DOCUMENT SECTION:
- - - - -

Many people experience the stress of meeting monthly financial responsibilities, trying hard to budget finances in order to pay their bills on time. For those with lower incomes, this stress is especially severe. If you can't afford to heat your home, safety and survival may feel uncertain, and there are often real, negative consequences to your health. New research shows that, for low income people and those living in poverty, routine utility bills have a serious impact on economic, physical, and behavioral health.
The study, "Understanding 'energy insecurity' and why it matters to health," was conducted by Diana Hernandez, an assistant professor of sociomedical sciences at the Mailman School of Public Health at Columbia University. Seventy-two people earning less than $32,000 annually participated in Hernandez's study; they were all the heads of their households, 76 percent were black or latino, and all but two of them were women.
Hernandez conducted interviews in their homes, which gave her insight into the impact of unaffordable utility bills on their lives. "Families are allocating a disproportionate amount of household funds to pay for utilities that serve to heat, cool and fuel cooking, lighting refrigeration and other basic uses of natural gas and electricity," Hernandez tells Broadly. According to Hernandez, energy insecurity presents many serious problems to families that can compromise health and safety, "such as a lack of insulation, inefficient heating systems, and poor overall housing quality."

- - - - -

DATASET RECORDS:

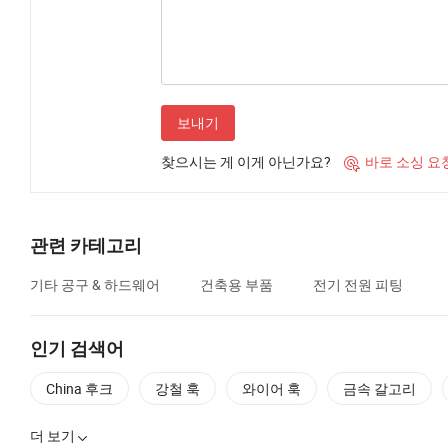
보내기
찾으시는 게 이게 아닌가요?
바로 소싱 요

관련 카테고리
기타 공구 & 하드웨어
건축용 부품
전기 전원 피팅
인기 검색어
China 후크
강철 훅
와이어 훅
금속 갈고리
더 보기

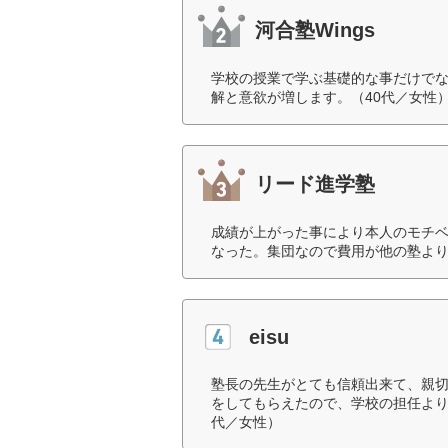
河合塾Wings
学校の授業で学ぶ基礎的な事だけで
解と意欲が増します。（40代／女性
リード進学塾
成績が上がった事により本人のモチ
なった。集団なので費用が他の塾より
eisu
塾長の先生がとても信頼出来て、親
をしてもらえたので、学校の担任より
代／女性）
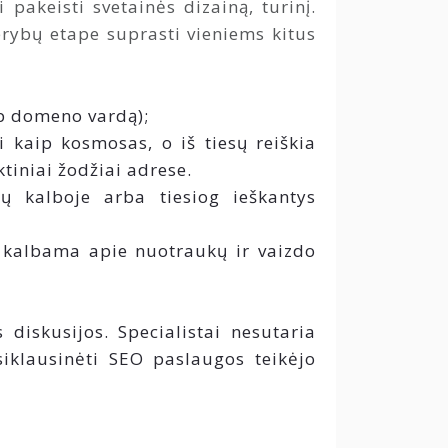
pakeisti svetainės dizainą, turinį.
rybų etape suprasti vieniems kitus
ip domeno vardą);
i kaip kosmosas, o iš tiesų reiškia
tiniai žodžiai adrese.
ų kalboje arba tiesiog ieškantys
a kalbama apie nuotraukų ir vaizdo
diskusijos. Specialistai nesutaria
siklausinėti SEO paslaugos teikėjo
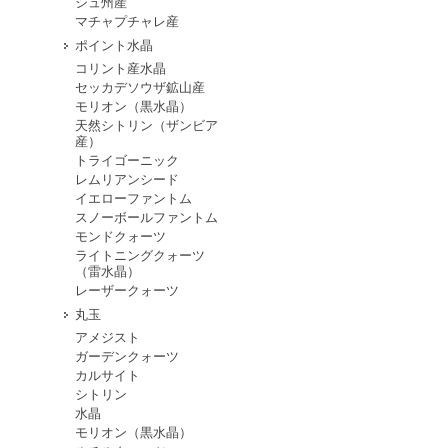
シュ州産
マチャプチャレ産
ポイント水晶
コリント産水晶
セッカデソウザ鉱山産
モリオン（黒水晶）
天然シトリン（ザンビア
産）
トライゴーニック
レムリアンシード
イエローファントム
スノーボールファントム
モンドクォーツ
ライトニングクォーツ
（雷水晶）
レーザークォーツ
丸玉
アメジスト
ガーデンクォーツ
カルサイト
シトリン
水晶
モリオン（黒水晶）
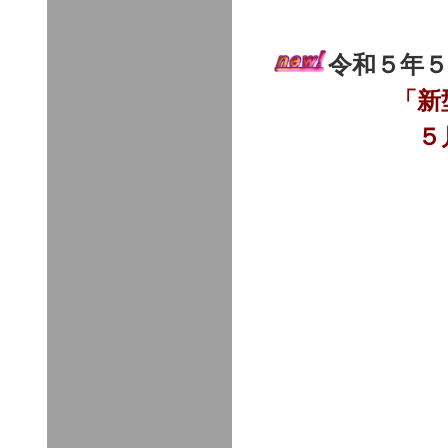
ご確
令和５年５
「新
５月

- - - - -

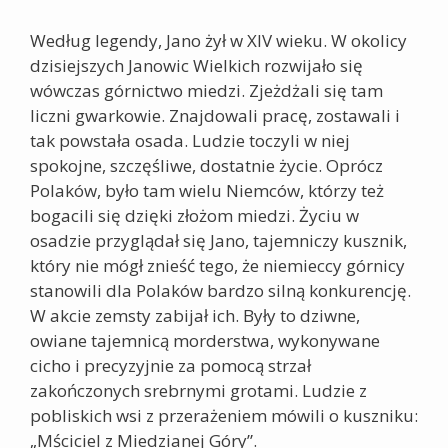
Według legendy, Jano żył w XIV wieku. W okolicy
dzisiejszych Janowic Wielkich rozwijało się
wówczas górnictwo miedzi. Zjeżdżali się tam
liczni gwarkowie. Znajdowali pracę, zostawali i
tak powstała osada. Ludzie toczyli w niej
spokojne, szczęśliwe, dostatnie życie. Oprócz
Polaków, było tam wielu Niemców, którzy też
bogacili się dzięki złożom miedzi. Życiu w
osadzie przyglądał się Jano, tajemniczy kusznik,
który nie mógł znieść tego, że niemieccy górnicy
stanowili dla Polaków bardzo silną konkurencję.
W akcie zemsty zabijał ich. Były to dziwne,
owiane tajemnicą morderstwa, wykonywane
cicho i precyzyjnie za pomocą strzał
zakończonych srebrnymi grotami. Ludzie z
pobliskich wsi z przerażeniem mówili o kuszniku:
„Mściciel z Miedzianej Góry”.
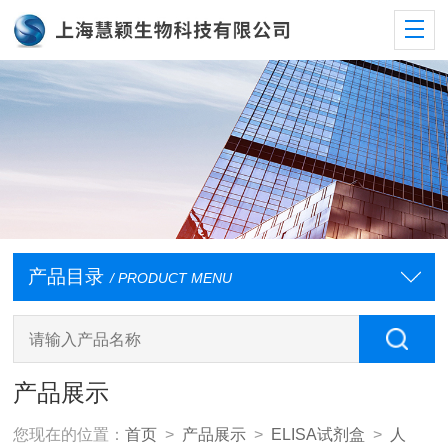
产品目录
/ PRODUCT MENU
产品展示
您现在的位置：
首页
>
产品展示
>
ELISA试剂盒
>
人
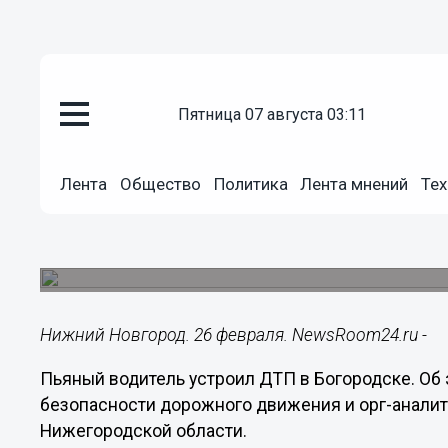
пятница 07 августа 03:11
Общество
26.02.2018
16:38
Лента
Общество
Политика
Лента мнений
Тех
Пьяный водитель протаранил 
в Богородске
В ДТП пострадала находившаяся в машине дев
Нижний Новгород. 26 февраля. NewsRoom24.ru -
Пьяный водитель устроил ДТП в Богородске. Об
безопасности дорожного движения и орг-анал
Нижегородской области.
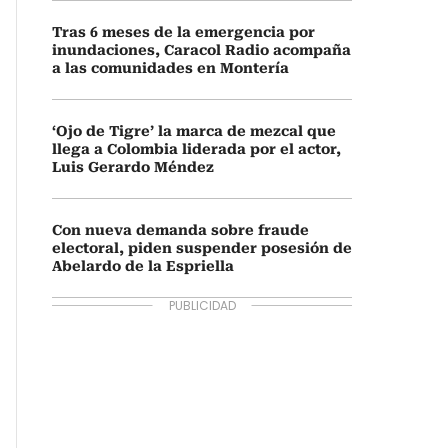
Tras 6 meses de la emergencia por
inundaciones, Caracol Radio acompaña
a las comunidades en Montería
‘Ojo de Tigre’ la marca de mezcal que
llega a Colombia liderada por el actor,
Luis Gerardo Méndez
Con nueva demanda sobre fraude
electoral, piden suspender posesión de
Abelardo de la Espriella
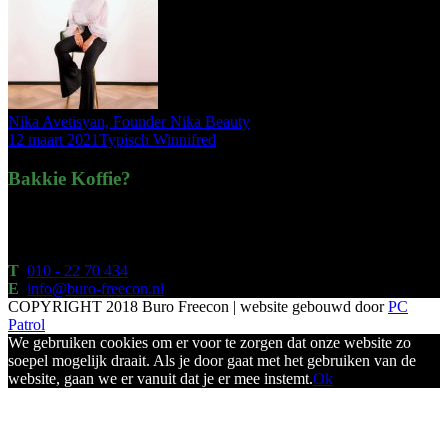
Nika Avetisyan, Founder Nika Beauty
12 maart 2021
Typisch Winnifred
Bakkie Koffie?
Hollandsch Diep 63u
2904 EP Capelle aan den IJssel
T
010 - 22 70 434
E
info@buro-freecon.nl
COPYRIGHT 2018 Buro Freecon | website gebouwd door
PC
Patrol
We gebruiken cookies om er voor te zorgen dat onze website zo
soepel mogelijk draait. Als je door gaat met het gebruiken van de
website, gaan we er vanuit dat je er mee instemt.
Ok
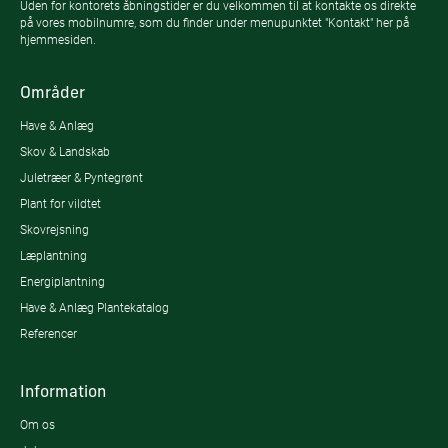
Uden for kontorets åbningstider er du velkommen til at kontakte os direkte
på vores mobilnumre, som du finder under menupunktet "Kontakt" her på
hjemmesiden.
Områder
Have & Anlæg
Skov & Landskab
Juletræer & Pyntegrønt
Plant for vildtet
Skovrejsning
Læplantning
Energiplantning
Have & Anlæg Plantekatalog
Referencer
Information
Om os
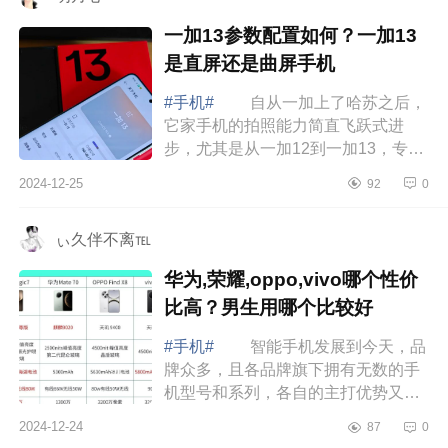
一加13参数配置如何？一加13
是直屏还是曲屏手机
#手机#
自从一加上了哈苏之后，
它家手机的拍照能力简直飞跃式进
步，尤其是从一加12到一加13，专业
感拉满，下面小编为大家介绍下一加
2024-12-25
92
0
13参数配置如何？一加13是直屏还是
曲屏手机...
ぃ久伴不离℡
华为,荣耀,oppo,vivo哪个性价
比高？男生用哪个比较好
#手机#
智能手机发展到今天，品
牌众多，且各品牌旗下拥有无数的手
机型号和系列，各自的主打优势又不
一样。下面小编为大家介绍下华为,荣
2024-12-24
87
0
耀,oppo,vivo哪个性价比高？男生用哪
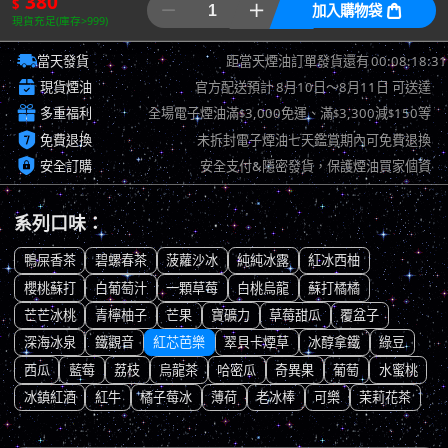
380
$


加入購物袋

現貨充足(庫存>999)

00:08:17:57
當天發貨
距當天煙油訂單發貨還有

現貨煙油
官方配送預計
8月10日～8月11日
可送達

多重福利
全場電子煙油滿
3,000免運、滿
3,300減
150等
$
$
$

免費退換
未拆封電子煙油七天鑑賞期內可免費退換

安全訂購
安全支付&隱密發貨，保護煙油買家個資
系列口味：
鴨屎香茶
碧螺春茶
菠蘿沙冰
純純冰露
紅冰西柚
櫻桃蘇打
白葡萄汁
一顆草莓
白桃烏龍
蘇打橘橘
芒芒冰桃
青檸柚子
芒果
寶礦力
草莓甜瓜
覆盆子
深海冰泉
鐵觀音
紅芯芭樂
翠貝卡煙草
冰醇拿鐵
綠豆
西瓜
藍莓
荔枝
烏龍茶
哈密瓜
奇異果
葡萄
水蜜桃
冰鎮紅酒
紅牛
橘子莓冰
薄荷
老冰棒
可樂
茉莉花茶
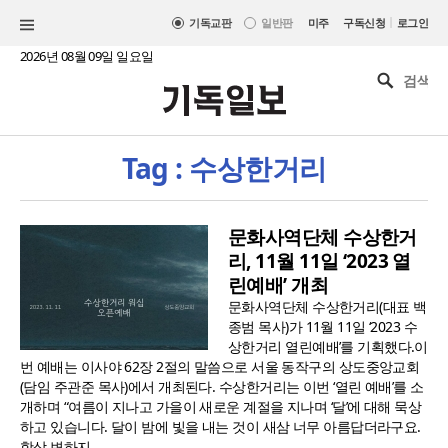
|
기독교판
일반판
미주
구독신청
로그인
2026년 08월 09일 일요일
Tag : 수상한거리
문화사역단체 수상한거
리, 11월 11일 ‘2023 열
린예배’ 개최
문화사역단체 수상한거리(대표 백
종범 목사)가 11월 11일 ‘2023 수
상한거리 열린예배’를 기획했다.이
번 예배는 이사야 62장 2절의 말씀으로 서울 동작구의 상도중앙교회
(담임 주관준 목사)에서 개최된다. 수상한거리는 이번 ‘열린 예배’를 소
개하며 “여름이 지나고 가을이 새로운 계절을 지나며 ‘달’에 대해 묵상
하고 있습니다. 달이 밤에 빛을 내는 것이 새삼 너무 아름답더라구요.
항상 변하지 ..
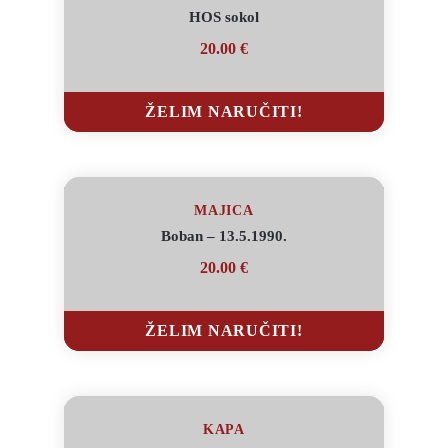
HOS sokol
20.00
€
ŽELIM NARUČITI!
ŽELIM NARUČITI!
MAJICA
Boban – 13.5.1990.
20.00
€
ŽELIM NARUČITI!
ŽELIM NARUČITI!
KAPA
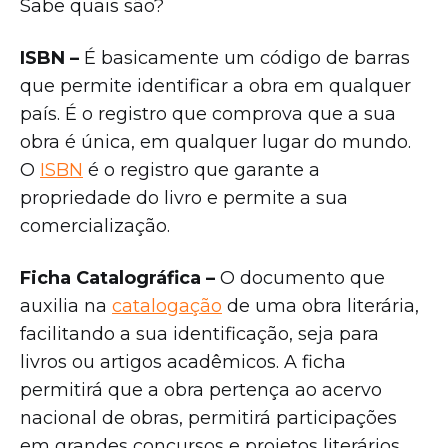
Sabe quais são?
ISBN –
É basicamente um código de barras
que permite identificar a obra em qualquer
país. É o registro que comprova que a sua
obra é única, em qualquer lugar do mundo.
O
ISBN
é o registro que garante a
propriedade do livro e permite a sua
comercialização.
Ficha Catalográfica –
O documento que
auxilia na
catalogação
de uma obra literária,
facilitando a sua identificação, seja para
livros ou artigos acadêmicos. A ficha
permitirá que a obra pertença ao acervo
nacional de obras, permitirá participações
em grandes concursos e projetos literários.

- - - - -

EXERCISE DIRECTIONS:
Set down the passage of the energy insecurity article from "Many people experience" up to and including "and behavioral health.", word for word.

RESPONSE BELOW:
Many people experience the stress of meeting monthly financial responsibilities, trying hard to budget finances in order to pay their bills on time. For those with lower incomes, this stress is especially severe. If you can't afford to heat your home, safety and survival may feel uncertain, and there are often real, negative consequences to your health. New research shows that, for low income people and those living in poverty, routine utility bills have a serious impact on economic, physical, and behavioral health.